The data set (4,897,527 rows, with 34 columns) is a database of SF Fire Department Calls for Service, representing the fire unit responses to calls. Each row represents a call that has values from Location, Call Type, priority, response time, among many more.
We collected our data by doing some analysis on the source data and calculating average data values for each zipcode. We did this by first, filtering the data by year. We then collected all the zipcodes that are present and calculated specific values:
For visualization 1, we calculated the average response time by calculating the difference between the Received DtTm
and On Scene DtTm
in seconds. We then calculated the distance from downtown using the geo coordinates, using the Financial District (lat: 37.7946, lon: -122.3999) and calculating the distance in miles.

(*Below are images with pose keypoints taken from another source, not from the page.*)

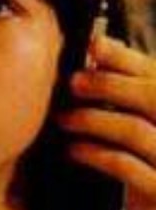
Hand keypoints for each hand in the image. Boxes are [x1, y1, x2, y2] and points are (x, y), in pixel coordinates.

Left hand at [58, 35, 155, 209]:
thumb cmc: (150, 156)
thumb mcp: (145, 115)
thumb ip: (129, 81)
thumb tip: (97, 42)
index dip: (126, 57)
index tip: (92, 46)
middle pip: (154, 97)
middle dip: (110, 86)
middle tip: (73, 82)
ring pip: (136, 131)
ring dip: (94, 120)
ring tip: (64, 118)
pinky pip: (127, 168)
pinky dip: (96, 154)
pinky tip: (73, 149)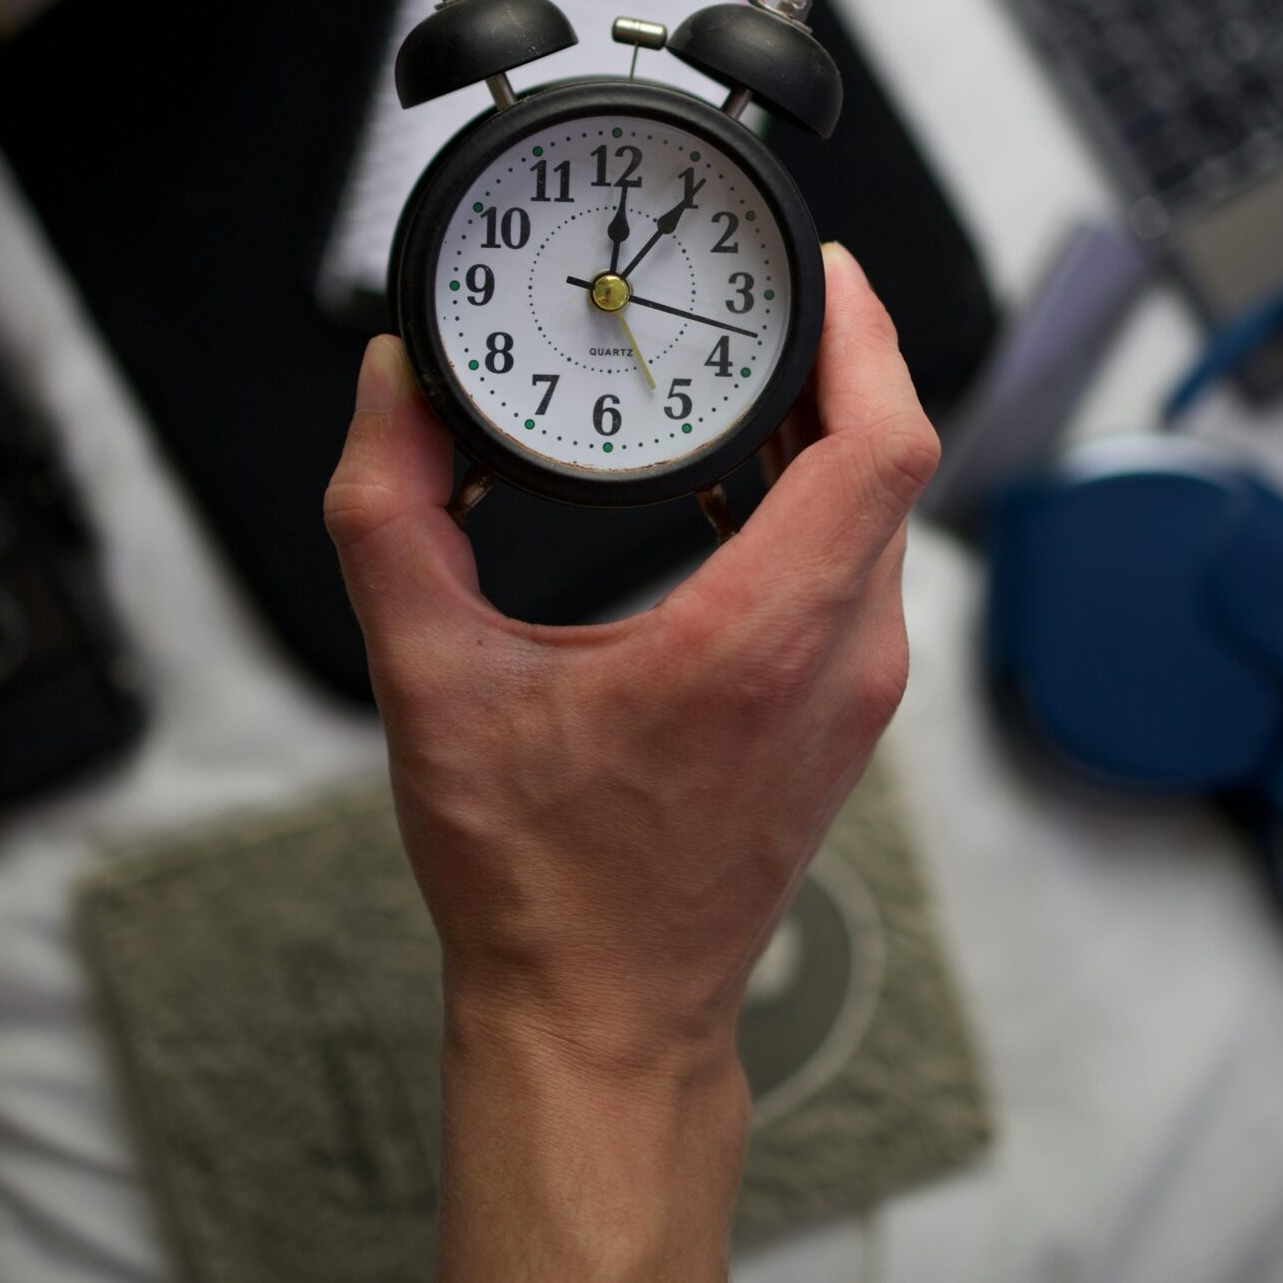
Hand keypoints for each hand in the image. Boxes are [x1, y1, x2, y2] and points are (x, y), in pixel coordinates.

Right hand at [325, 242, 938, 1087]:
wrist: (603, 1013)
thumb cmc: (534, 877)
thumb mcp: (430, 684)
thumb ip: (391, 518)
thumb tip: (391, 393)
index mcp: (755, 640)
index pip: (878, 444)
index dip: (862, 334)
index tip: (817, 269)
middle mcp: (836, 661)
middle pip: (891, 457)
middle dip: (838, 354)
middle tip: (760, 287)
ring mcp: (857, 692)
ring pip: (883, 512)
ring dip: (832, 424)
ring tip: (745, 359)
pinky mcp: (847, 711)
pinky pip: (864, 563)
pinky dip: (824, 492)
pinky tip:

Example Visualization 1 entry for 2010:
{ zipcode: '94102', averageResponseTime: 713.8682680800136, totalResponseTime: 16701662, incidentCount: 23396, neighborhood: 'Tenderloin', distanceFromDowntown: 0.966178923121625 }
For visualization 2, we gathered the type of incidents that are reported, starting from 2014. This is because prior to 2014, that data column Call Type Group
was not collected.
Example Visualization 2 entry for 2015:
{ zipcode: '94103', callCount: 37584, neighborhood: 'South of Market', Alarm: 6908, Potentially Life-Threatening: 20764, Non Life-threatening: 9155, Fire: 757 }
We collected this data by running a separate node.js program which enabled us to process large quantities of data, and created JSON file outputs to use for D3.